## Sunday, December 18, 2011

### Problem 705: Intersecting Circles, Diameter, Angles, Measurement

Geometry Problem
Level: Mathematics Education, High School, Honors Geometry, College.

Click the figure below to see the complete problem 705.
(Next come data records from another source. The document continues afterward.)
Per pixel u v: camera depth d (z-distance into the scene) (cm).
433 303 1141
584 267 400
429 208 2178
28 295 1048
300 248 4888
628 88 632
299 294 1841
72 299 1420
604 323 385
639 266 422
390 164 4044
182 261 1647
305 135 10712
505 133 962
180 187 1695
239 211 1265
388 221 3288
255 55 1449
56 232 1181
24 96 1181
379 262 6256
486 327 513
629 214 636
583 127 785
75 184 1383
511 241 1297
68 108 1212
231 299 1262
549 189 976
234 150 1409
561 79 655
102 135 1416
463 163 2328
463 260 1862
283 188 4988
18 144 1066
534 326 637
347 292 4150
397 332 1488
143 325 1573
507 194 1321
1. Happy New Year to all - I've a suggestion for Peter, Pravin and others. We've in our diagram E as the midpoint of GH and similarly F is the midpoint of MN. Thus, AH=AG and AM=AN.
What I cannot prove is that AG=AM & in fact AG=AH=AM=AN. In other words, a circle with centre at A and radius = AN will pass thru N,G,M & H and thus /_X=36 since/_NHG=36.
Now there remains a small matter of proving AG=AM where your expertise is solicited.
Cheerio
Ajit

2. Continuing the reasoning of Ajit:
In right triangle AMD: AM^2 = AF * AD ---(1)
In right triangle AHC: AH^2 = AE * AC ---(2)
Angle(ADE)=ACE) = 90–58 = 32 degree.
So AF * AD = AE * AC ---(3)
By (1),(2)and(3) ---> AM = AH.
So AH = AG = AM = AN,
therefore the quadrilateral HMGN is cyclic.
Then angle (NHG)=(NMG)=36 degrees.
So x = 36 degrees.

3. Thanks Anonymous.

4. GX*HX = CX*FX = DX* EX = MX* NX

Hence H,M,G,N is concyclic

Hence angle XMG = angle XHN = 36

1. NOTE : X is the point where EG intersects MF